Le paysage de l’aviation américaine est confronté à un potentiel changement sismique. Après des années d’application stricte des lois antitrust sous l’administration Biden, la nouvelle administration Trump semble prête à adopter une position plus permissive en matière de consolidation des compagnies aériennes.

Le secrétaire aux Transports, Sean Duffy, a récemment signalé ce changement, soulignant que « le président Trump adore voir de grandes affaires se réaliser ». Cette déclaration marque un changement significatif par rapport aux récentes tendances réglementaires, où le ministère des Transports (DOT) a bloqué de manière agressive les tentatives de consolidation, comme l’échec de la fusion JetBlue-Spirit.

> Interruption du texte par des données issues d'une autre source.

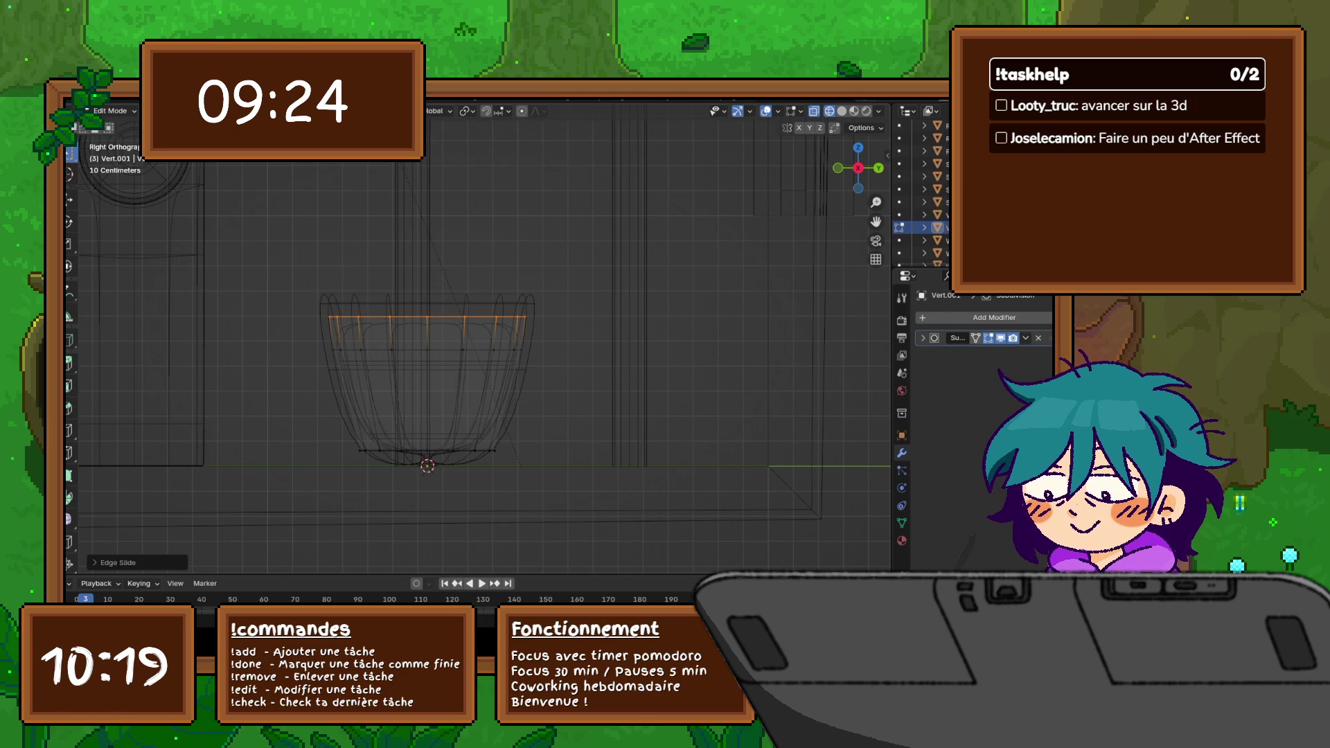
{"action": "middle_click_drag", "start_coordinate": [580, 462], "coordinate": [645, 498]}
{"action": "middle_click_drag", "start_coordinate": [479, 343], "coordinate": [541, 374]}
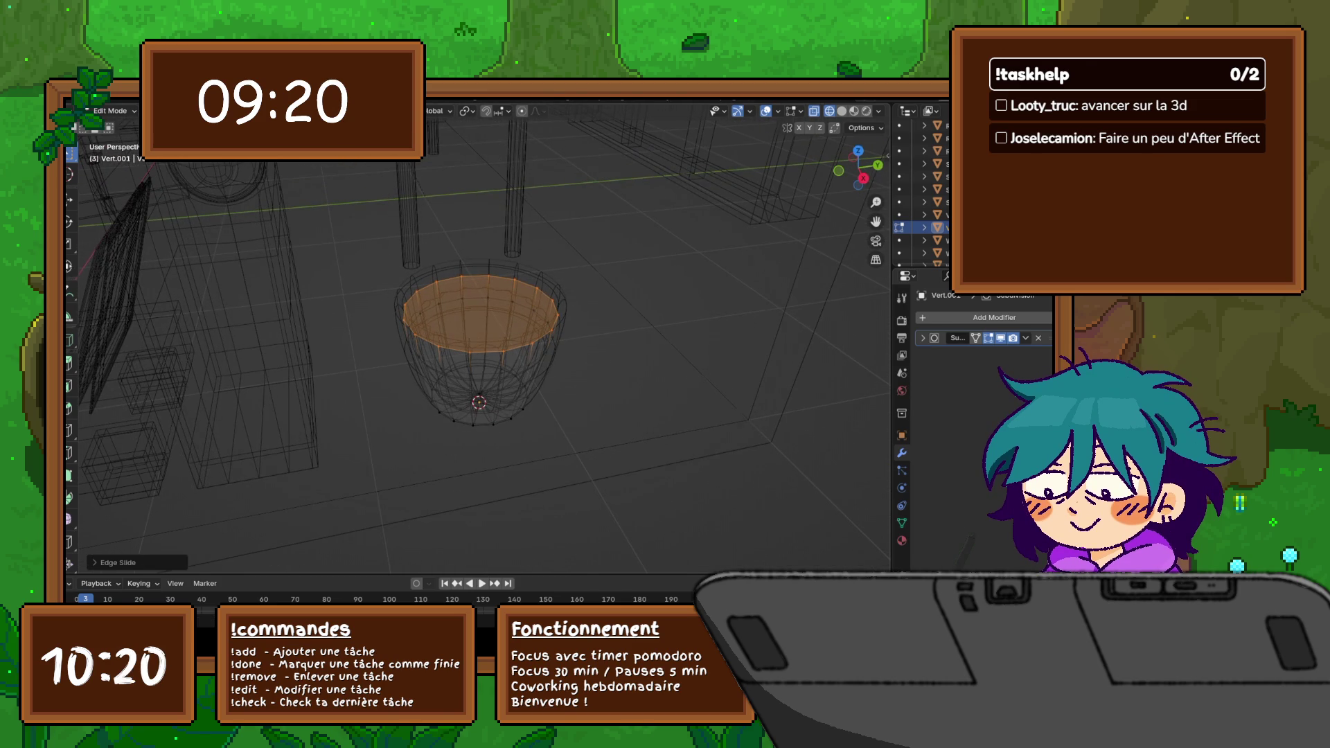
{"action": "key", "text": "KP_3"}
{"action": "middle_click_drag", "start_coordinate": [512, 436], "coordinate": [424, 364], "text": "shift"}
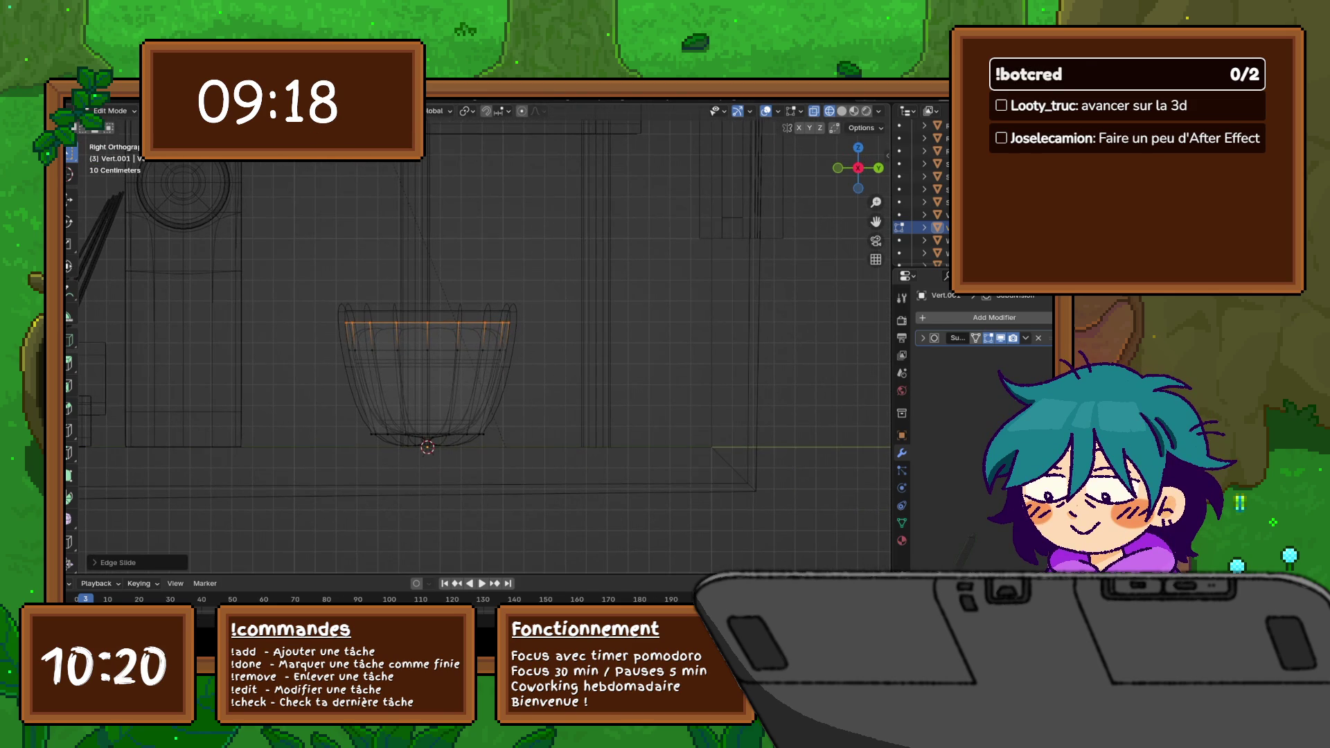
{"action": "scroll", "coordinate": [478, 344], "scroll_direction": "up", "scroll_amount": 2}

La situation actuelle : un marché fragile

L’impulsion en faveur d’une reprise des activités de fusion est motivée par la stabilité déclinante des petits transporteurs.
Spirit Airlines traverse actuellement sa deuxième faillite, soulevant de sérieuses questions sur sa capacité à survivre en tant qu’entité autonome.
JetBlue serait en train d’explorer son propre avenir, en pesant les implications antitrust d’une éventuelle acquisition par des acteurs majeurs comme United, Alaska ou Southwest.

Pour les grands transporteurs, la motivation est stratégique. Le PDG d’United Airlines, Scott Kirby, envisage depuis longtemps les avantages de l’expansion de l’empreinte de JetBlue, en particulier ses créneaux lucratifs à l’aéroport JFK de New York et une présence indispensable dans le sud-est. Même si Kirby s’est montré prudent quant aux complexités de l’intégration et de la tarification pour les consommateurs, son historique de gestion de fusions massives (notamment America West/US Airways et US Airways/American) suggère qu’il est bien placé pour gérer de telles transitions.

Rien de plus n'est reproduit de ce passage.